## Your task
Of all the lines in the entries below, give again exactly those starting at the line containing "For each pixel u v, give camera depth d (inches)." and ending at the line containing "98 429 238.2", both ends included, and no others.

## Given records

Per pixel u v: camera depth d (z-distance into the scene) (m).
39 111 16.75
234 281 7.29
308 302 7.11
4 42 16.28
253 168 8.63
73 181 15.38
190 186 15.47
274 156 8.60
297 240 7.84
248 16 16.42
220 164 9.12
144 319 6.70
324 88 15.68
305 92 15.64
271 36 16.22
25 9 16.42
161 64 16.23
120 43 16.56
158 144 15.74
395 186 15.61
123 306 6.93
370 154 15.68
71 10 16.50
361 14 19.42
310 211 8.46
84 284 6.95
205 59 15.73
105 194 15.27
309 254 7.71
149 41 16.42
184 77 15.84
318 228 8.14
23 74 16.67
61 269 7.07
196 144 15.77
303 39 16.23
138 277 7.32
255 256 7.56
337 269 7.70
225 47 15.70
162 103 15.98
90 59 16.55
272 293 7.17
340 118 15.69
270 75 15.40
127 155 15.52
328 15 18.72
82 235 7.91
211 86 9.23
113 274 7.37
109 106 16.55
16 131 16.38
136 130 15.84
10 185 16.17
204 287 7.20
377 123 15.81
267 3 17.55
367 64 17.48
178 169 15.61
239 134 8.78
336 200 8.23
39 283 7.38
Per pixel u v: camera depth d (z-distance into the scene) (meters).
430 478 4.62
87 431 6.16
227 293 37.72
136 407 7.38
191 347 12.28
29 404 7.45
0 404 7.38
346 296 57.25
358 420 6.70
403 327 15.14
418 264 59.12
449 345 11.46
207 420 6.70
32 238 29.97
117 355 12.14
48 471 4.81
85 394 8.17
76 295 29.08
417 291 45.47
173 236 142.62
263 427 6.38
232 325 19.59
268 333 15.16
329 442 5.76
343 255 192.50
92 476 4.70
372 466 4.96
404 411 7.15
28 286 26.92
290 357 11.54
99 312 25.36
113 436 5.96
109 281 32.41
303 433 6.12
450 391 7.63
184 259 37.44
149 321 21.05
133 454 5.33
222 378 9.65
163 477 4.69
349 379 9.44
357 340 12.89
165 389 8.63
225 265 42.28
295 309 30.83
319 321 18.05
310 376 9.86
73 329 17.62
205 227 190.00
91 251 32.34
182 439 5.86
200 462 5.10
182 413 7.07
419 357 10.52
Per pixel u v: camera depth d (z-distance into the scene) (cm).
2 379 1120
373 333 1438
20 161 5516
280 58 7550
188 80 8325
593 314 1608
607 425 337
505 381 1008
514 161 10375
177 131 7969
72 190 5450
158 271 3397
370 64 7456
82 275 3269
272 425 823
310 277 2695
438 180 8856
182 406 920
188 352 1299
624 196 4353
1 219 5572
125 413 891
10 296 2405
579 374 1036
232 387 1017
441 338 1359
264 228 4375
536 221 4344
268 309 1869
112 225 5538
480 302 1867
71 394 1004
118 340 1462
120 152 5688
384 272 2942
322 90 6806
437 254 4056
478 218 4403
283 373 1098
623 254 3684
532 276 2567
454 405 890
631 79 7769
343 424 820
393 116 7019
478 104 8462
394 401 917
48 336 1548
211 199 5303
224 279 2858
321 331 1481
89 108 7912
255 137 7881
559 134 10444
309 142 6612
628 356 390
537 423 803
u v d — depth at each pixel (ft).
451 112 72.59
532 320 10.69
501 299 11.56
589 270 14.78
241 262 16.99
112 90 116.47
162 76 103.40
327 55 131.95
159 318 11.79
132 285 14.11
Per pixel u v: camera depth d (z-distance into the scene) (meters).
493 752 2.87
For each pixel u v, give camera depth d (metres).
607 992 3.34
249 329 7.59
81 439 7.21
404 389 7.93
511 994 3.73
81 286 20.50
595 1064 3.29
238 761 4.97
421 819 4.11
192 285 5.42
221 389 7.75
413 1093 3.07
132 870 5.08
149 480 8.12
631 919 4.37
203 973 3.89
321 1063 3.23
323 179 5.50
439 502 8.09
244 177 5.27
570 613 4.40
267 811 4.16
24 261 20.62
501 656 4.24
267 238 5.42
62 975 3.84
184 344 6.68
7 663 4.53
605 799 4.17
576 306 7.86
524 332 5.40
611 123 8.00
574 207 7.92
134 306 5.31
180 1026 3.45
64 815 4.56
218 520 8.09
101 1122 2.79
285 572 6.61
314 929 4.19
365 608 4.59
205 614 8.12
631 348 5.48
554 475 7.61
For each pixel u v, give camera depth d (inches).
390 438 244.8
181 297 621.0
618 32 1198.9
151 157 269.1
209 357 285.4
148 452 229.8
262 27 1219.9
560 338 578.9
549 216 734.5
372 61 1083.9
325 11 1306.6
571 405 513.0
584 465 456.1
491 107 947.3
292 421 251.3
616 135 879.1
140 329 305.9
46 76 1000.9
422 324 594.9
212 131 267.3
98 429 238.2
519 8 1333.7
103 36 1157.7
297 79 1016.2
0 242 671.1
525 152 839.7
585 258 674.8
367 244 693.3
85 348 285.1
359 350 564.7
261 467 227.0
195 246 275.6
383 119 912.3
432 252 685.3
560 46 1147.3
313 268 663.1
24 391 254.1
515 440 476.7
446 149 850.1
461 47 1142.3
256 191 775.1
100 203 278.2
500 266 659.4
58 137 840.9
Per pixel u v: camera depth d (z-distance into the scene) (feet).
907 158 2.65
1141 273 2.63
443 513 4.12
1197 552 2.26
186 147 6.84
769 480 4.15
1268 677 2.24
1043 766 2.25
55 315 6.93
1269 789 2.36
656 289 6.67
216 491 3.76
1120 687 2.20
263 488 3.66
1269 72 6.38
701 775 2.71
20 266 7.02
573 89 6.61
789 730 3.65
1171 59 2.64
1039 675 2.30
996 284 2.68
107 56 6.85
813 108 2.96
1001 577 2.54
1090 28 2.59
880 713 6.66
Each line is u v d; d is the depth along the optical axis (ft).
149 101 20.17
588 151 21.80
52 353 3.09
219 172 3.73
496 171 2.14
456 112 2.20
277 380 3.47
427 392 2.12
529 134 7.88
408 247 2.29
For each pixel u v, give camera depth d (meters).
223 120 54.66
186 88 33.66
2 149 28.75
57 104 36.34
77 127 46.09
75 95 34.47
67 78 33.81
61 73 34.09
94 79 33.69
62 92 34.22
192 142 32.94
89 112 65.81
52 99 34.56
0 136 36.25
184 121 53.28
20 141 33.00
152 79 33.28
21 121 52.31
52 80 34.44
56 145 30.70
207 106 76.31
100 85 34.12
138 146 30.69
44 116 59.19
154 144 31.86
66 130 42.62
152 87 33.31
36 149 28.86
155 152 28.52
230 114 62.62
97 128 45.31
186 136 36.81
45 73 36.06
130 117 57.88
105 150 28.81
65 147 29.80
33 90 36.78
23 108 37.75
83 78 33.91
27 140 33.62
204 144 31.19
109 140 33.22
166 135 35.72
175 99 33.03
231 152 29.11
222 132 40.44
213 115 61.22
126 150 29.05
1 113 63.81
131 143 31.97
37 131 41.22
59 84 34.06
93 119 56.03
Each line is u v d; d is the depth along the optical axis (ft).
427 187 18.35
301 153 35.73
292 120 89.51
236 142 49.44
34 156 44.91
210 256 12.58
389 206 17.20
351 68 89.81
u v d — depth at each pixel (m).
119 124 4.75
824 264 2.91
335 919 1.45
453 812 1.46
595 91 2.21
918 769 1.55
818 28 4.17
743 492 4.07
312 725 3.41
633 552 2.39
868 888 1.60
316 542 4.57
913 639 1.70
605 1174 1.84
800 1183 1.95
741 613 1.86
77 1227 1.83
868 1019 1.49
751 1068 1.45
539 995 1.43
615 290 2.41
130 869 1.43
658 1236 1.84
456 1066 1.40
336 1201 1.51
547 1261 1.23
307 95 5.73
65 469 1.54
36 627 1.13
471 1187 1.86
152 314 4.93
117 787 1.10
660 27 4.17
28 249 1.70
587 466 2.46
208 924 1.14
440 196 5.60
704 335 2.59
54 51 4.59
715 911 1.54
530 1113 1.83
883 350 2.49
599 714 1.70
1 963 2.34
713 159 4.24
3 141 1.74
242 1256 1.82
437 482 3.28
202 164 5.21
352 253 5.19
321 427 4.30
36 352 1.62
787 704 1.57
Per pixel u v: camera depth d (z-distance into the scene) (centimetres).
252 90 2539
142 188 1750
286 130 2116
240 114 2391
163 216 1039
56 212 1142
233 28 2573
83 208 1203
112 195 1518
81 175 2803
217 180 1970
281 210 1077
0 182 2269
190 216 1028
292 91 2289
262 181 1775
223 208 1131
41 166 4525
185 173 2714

## Output of the task
For each pixel u v, give camera depth d (inches).
390 438 244.8
181 297 621.0
618 32 1198.9
151 157 269.1
209 357 285.4
148 452 229.8
262 27 1219.9
560 338 578.9
549 216 734.5
372 61 1083.9
325 11 1306.6
571 405 513.0
584 465 456.1
491 107 947.3
292 421 251.3
616 135 879.1
140 329 305.9
46 76 1000.9
422 324 594.9
212 131 267.3
98 429 238.2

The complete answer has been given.